L’ultimo giorno, Jacopo Tomatis e Ciro De Rosa incontrano Dina Staro, a cui quest’anno è assegnato il Premio De Mari, per l’attività svolta “nella promozione dei suoni della tradizione”. La Staro descrive, nei suoi interventi, l’importanza del ballo nelle varie fasi della vita, individuale e sociale, della gente di montagna, in specie del suo territorio, la valle del Savena.
Alle 21 e 30 la Staro, in compagnia del percussionista Riccardo Tomba dà di piglio al violino, oltre che a cantare sue composizioni, in maggioranza. Ascoltata così, priva dell’aspetto coreutico, la proposta si rivela asciutta, troppo scarna e monocorde. Nessuno mette in dubbio la seria attività di ricercatrice, da parte dell’etnomusicologa emiliana, ma l’impatto “spettacolare”, se così si può dire, del set è piuttosto deludente. Si arriva, cioè, con una certa fatica, alla fine dei tre quarti d’ora di esibizione.

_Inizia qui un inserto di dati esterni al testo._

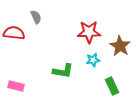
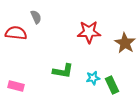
red semicircle: moved 2 px right
brown star: moved 5 px right, 3 px up
cyan star: moved 18 px down
green rectangle: moved 1 px up
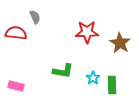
gray semicircle: moved 1 px left
red star: moved 2 px left
brown star: moved 5 px left
cyan star: rotated 24 degrees counterclockwise
green rectangle: rotated 24 degrees clockwise
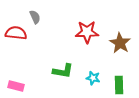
cyan star: rotated 24 degrees counterclockwise
green rectangle: moved 7 px right
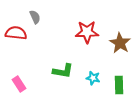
pink rectangle: moved 3 px right, 2 px up; rotated 42 degrees clockwise
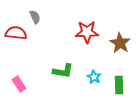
cyan star: moved 1 px right, 1 px up; rotated 16 degrees clockwise
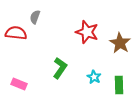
gray semicircle: rotated 136 degrees counterclockwise
red star: rotated 20 degrees clockwise
green L-shape: moved 3 px left, 3 px up; rotated 65 degrees counterclockwise
pink rectangle: rotated 35 degrees counterclockwise
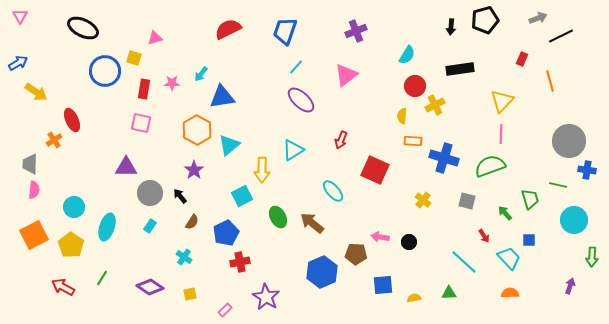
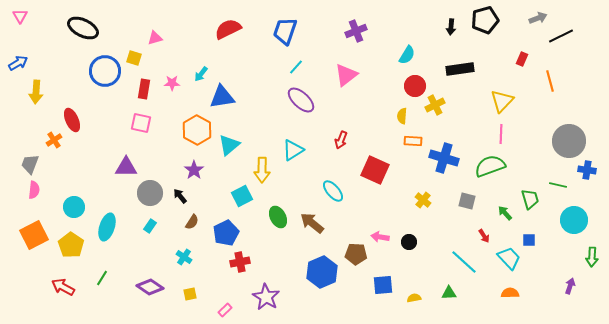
yellow arrow at (36, 92): rotated 60 degrees clockwise
gray trapezoid at (30, 164): rotated 20 degrees clockwise
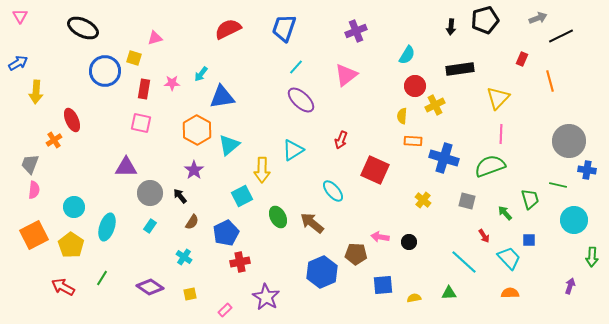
blue trapezoid at (285, 31): moved 1 px left, 3 px up
yellow triangle at (502, 101): moved 4 px left, 3 px up
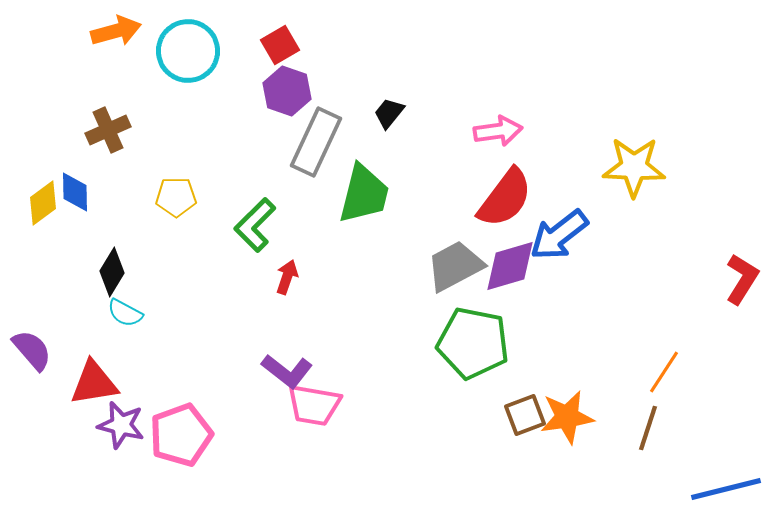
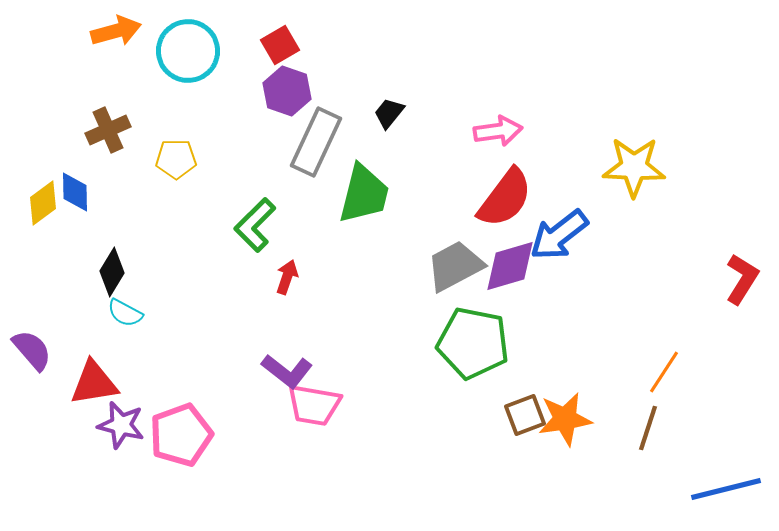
yellow pentagon: moved 38 px up
orange star: moved 2 px left, 2 px down
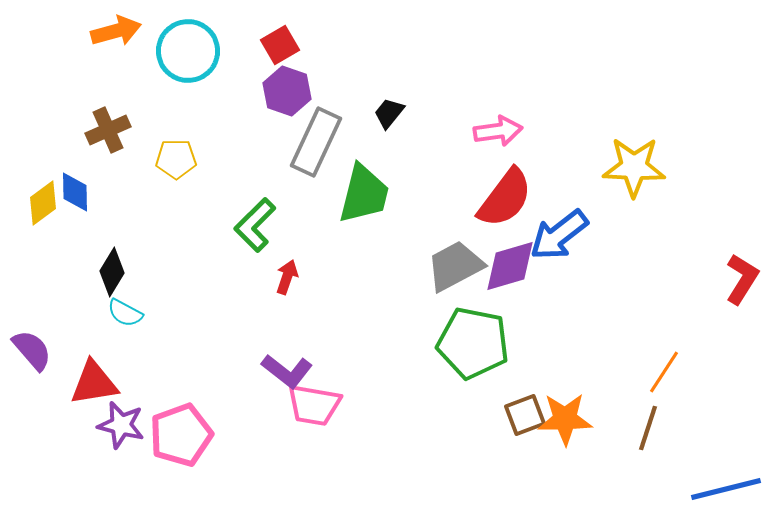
orange star: rotated 8 degrees clockwise
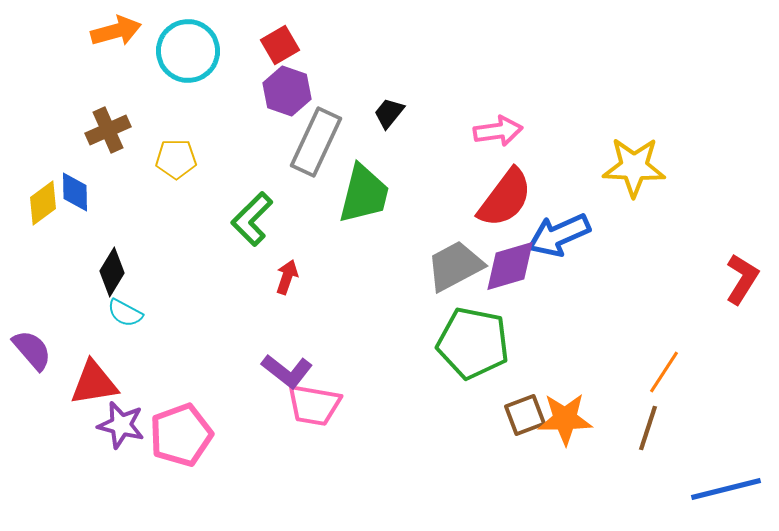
green L-shape: moved 3 px left, 6 px up
blue arrow: rotated 14 degrees clockwise
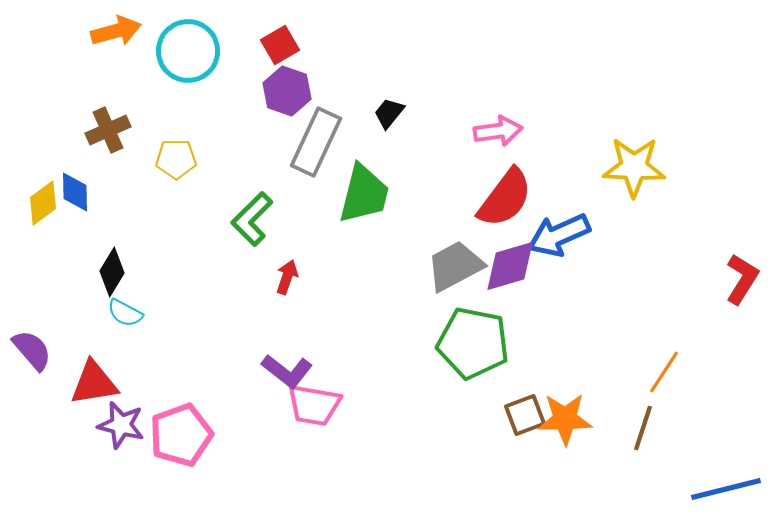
brown line: moved 5 px left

Chiude la diciannovesima edizione del Premio Loano il gruppo piemontese-valdostano “Teres aoutes strings band”, che si è piazzato al nono posto con l’album “Meusecca servadze” nella classifica ufficiale. Il quartetto racconta storie di piemontesi e valdostani, magari non notissimi, che hanno, però, dato lustro alla loro terra con imprese mirabolanti, o perlomeno singolari. I ritmi delle canzoni coinvolgono balli tradizionali come la boureè, con una spruzzata di modernità e agganci ad un country-rock selvatico, di montagna. Il set è sicuramente piacevole, anche se, gira che ti rigira, i climi evocati sono abbastanza uniformi.
Si conclude così la diciannovesima edizione del premio Loano, condotto con la consueta sagacia dal direttore artistico Jacopo Tomatis, ben sostenuto dai suoi valenti collaboratori. La volontà di allestire una ventesima edizione con il botto, nel 2024, c’è, da parte degli organizzatori. Si auspica che da parte delle istituzioni e delle associazioni coinvolte ci sia uguale disponibilità a supportare adeguatamente la direzione artistica in vista di questo importante anniversario.